Task :: Give the records again exactly as written. Leave out the pictures.

Dataset extract ::

________________________________________

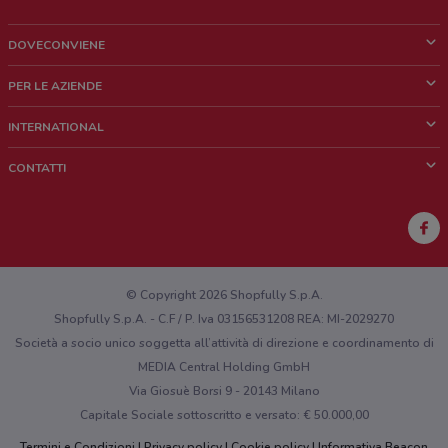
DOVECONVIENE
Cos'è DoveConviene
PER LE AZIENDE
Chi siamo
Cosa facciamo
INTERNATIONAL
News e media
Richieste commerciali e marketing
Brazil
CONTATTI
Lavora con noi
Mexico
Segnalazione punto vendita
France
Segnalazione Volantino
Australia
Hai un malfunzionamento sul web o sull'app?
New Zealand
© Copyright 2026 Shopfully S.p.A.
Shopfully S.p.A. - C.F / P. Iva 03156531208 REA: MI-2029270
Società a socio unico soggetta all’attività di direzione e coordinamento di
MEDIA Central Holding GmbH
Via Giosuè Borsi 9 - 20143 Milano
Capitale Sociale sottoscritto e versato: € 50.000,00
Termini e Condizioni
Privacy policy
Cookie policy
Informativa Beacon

________________________________________

Written answer ::
DOVECONVIENE
Cos'è DoveConviene
PER LE AZIENDE
Chi siamo
Cosa facciamo
INTERNATIONAL
News e media
Richieste commerciali e marketing
Brazil
CONTATTI
Lavora con noi
Mexico
Segnalazione punto vendita
France
Segnalazione Volantino
Australia
Hai un malfunzionamento sul web o sull'app?
New Zealand
© Copyright 2026 Shopfully S.p.A.
Shopfully S.p.A. - C.F / P. Iva 03156531208 REA: MI-2029270
Società a socio unico soggetta all’attività di direzione e coordinamento di
MEDIA Central Holding GmbH
Via Giosuè Borsi 9 - 20143 Milano
Capitale Sociale sottoscritto e versato: € 50.000,00
Termini e Condizioni
Privacy policy
Cookie policy
Informativa Beacon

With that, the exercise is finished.